Renault said on Thursday its first-half profit rose sharply as a European market recovery and currency windfall overcame pricing setbacks for older models, driving margins to a 10-year high.
The tailwinds helped Renault lift group operating profit by almost a half to 1.07 billion euros ($1.17 billion), or 4.8 percent of sales.
"This is our best margin performance since 2005," Chief Financial Officer Dominique Thormann told reporters and analysts at Renault's Boulogne-Billancourt headquarters west of Paris.
"The group is on track to reach its operating margin target - probably sooner than planned."
Under Chief Executive Carlos Ghosn, Renault is stepping up productivity and technology sharing with 43.4 percent-owned Nissan, Daimler and other partners in pursuit of a 5 percent operating margin in 2017.
Growing business with the two affiliates accounted for about half of the group's 12 percent revenue gain - to 22.2 billion euros - as Renault sites began production of the Rogue sport utility vehicle for Nissan and Smart minis for Daimler.
Renault said currency effects contributed 1.2 percentage points of the revenue increase, as overseas earnings were translated into a weaker euro.
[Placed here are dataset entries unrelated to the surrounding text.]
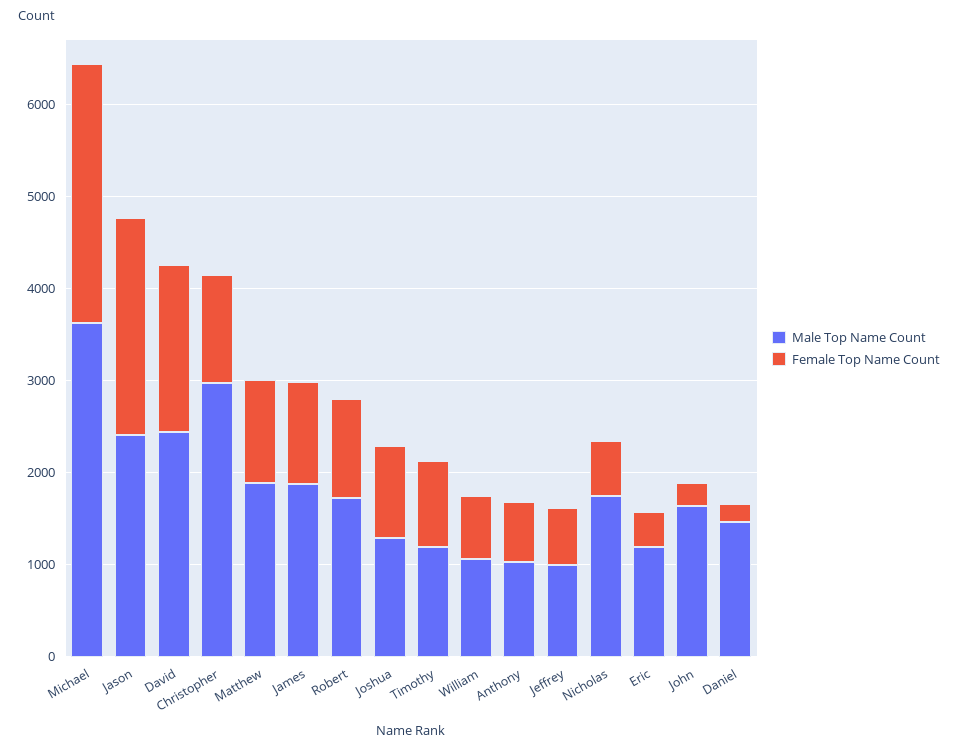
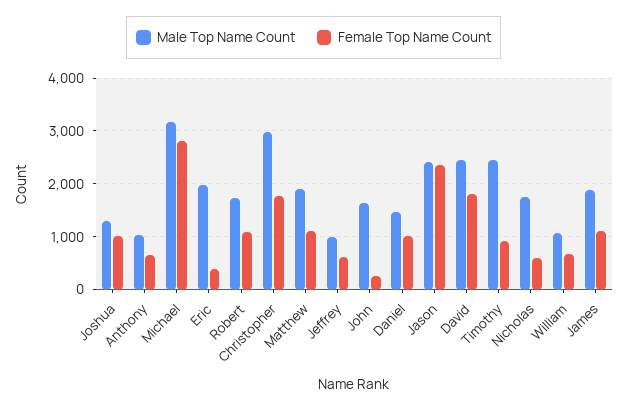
  {
    "Male Top Name Count": {
-     "Michael": 3600,
+     "Michael": 3200,
      "Jason": 2400,
      "David": 2400,
      "Christopher": 3000,
      "Matthew": 1800,
      "James": 1800,
      "Robert": 1800,
      "Joshua": 1200,
-     "Timothy": 1200,
+     "Timothy": 2400,
      "William": 1000,
      "Anthony": 1000,
      "Jeffrey": 1000,
      "Nicholas": 1800,
-     "Eric": 1200,
+     "Eric": 2000,
      "John": 1600,
      "Daniel": 1400
    },
    "Female Top Name Count": {
      "Michael": 2800,
      "Jason": 2400,
      "David": 1800,
-     "Christopher": 1200,
+     "Christopher": 1800,
      "Matthew": 1200,
      "James": 1200,
      "Robert": 1000,
      "Joshua": 1000,
      "Timothy": 1000,
      "William": 600,
      "Anthony": 600,
      "Jeffrey": 600,
      "Nicholas": 600,
      "Eric": 400,
      "John": 200,
-     "Daniel": 200
+     "Daniel": 1000
    }
  }

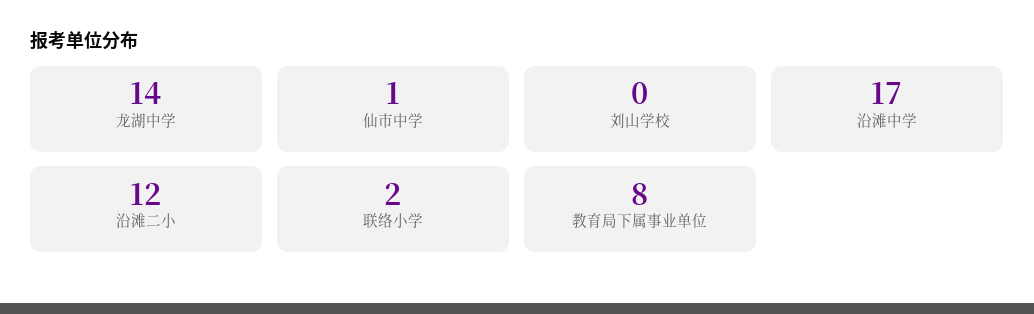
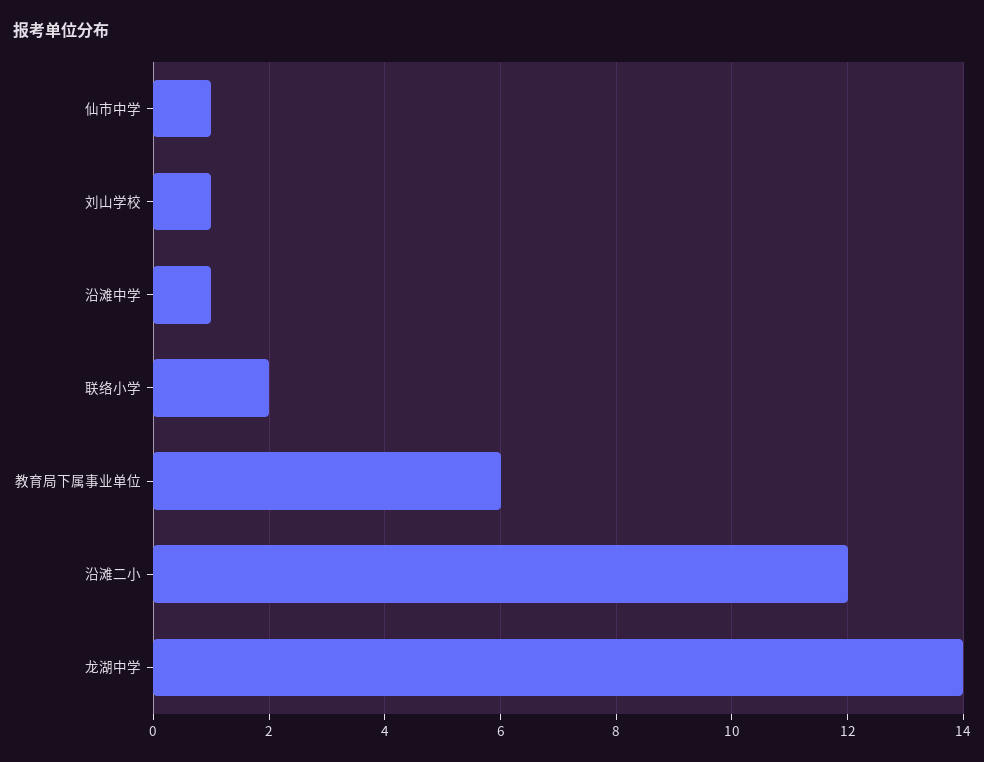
  {
    "龙湖中学": 14,
    "仙市中学": 1,
-   "刘山学校": 0,
+   "刘山学校": 1,
-   "沿滩中学": 17,
+   "沿滩中学": 1,
    "沿滩二小": 12,
    "联络小学": 2,
-   "教育局下属事业单位": 8
+   "教育局下属事业单位": 6
  }

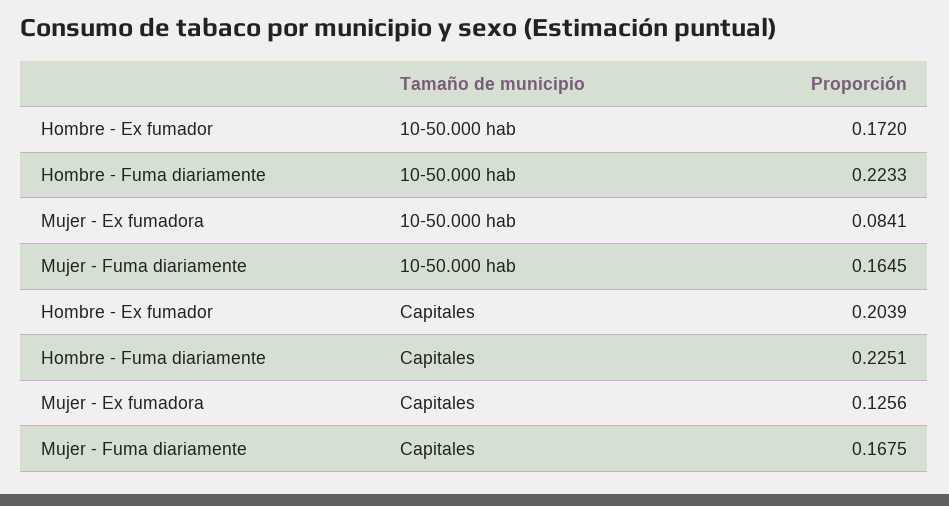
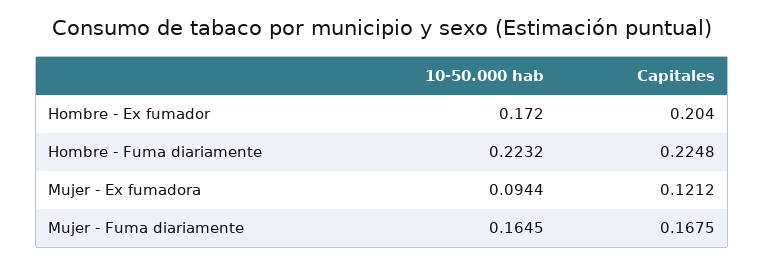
  {
    "Hombre - Ex fumador": {
      "10-50.000 hab": 0.172,
      "Capitales": 0.2039
    },
    "Hombre - Fuma diariamente": {
-     "10-50.000 hab": 0.2233,
+     "10-50.000 hab": 0.2232,
-     "Capitales": 0.2251
+     "Capitales": 0.2248
    },
    "Mujer - Ex fumadora": {
-     "10-50.000 hab": 0.0841,
+     "10-50.000 hab": 0.0944,
-     "Capitales": 0.1256
+     "Capitales": 0.1212
    },
    "Mujer - Fuma diariamente": {
      "10-50.000 hab": 0.1645,
      "Capitales": 0.1675
    }
  }

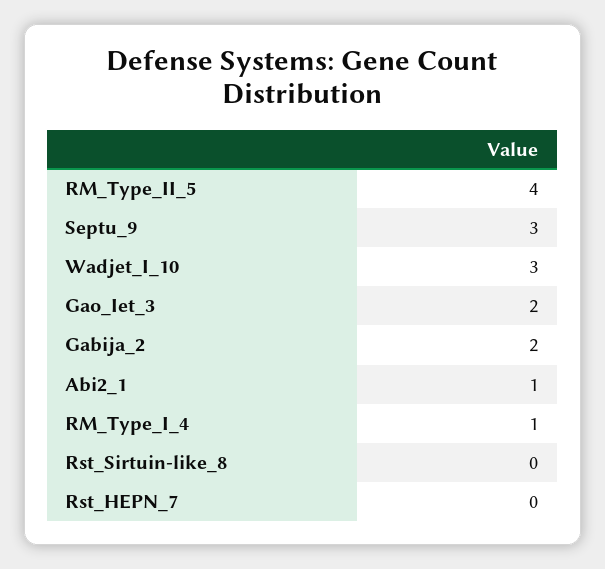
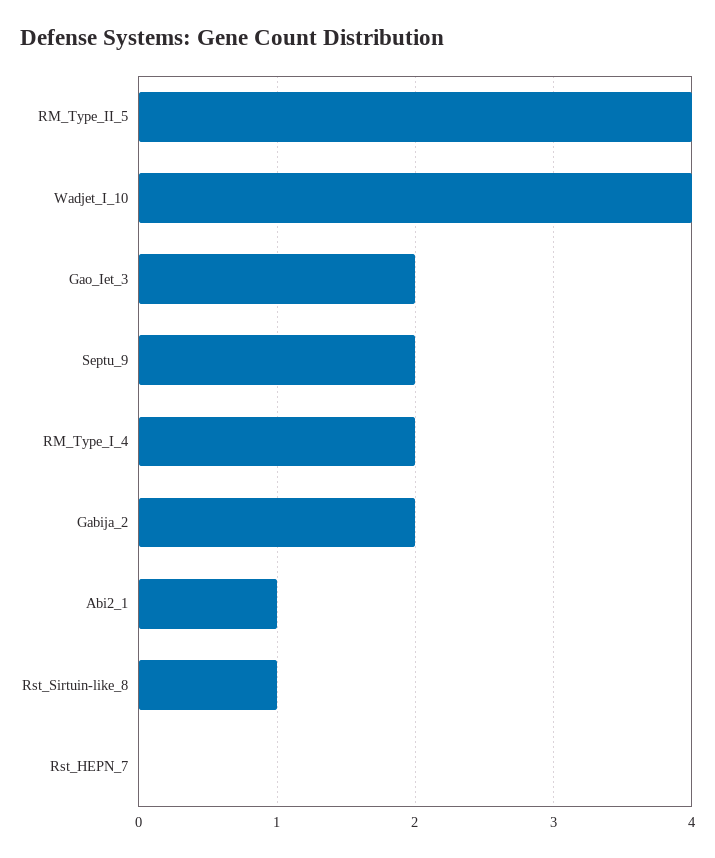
  {
    "RM_Type_II_5": 4,
-   "Septu_9": 3,
+   "Septu_9": 2,
-   "Wadjet_I_10": 3,
+   "Wadjet_I_10": 4,
    "Gao_Iet_3": 2,
    "Gabija_2": 2,
    "Abi2_1": 1,
-   "RM_Type_I_4": 1,
+   "RM_Type_I_4": 2,
-   "Rst_Sirtuin-like_8": 0,
+   "Rst_Sirtuin-like_8": 1,
    "Rst_HEPN_7": 0
  }

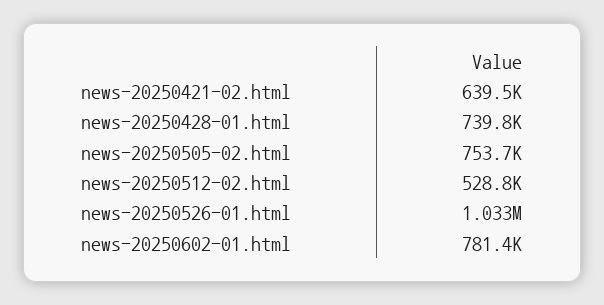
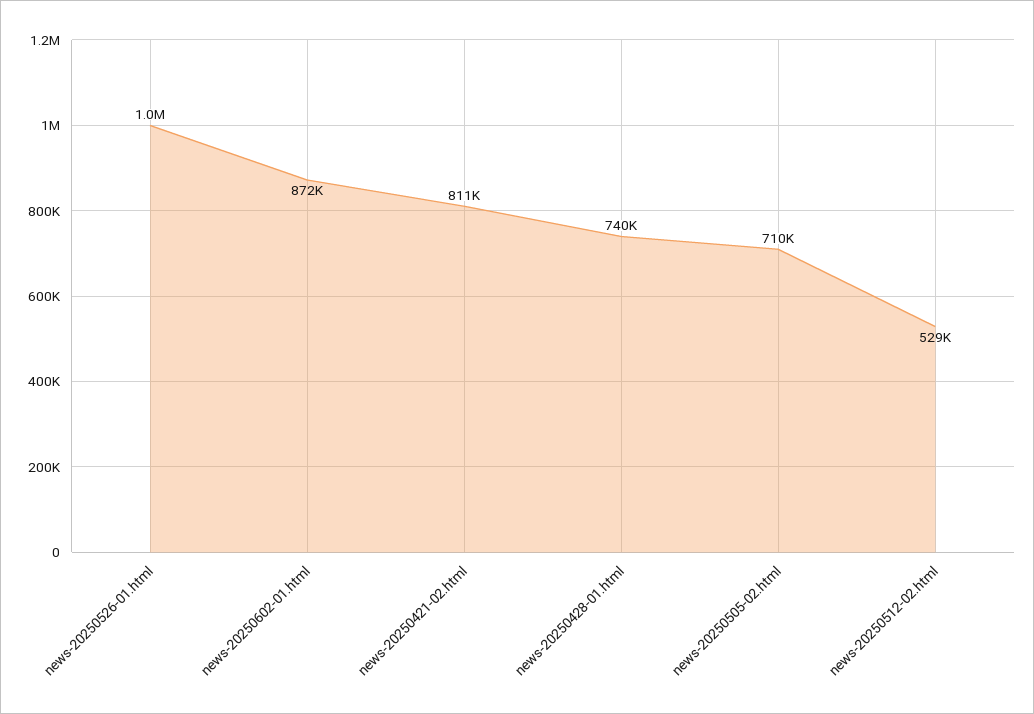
  {
-   "news-20250421-02.html": 639500,
+   "news-20250421-02.html": 811000,
    "news-20250428-01.html": 739800,
-   "news-20250505-02.html": 753700,
+   "news-20250505-02.html": 710000,
    "news-20250512-02.html": 528800,
    "news-20250526-01.html": 1033000,
-   "news-20250602-01.html": 781400
+   "news-20250602-01.html": 872000
  }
Sales in Europe were meanwhile lifted by a stronger than forecast recovery, Ghosn said.
Core manufacturing earnings jumped 89 percent to 656 million euros, lifting the auto division margin to 3.1 percent from 1.9 percent. Bottom-line net income surged 86 percent to 1.4 billion euros.
Renault's profit rose in spite of a negative pricing impact of 283 million euros, the company said.
The earnings hit reflected discounts and special offers to shift older models such as the Megane compact, Scenic minivan and even the three-year-old Clio mini - as well as mounting costs arising from tighter Euro 6 engine standards.
Overall pricing should bounce back with the coming Megane and Scenic updates, as well as rising sales of the Kadjar compact SUV launched this year, Renault said.
Renault's product offensive also led to a 396 million euro increase in working capital, which includes vehicle inventories, turning automotive free cash flow to a negative 95 million euros for the first half.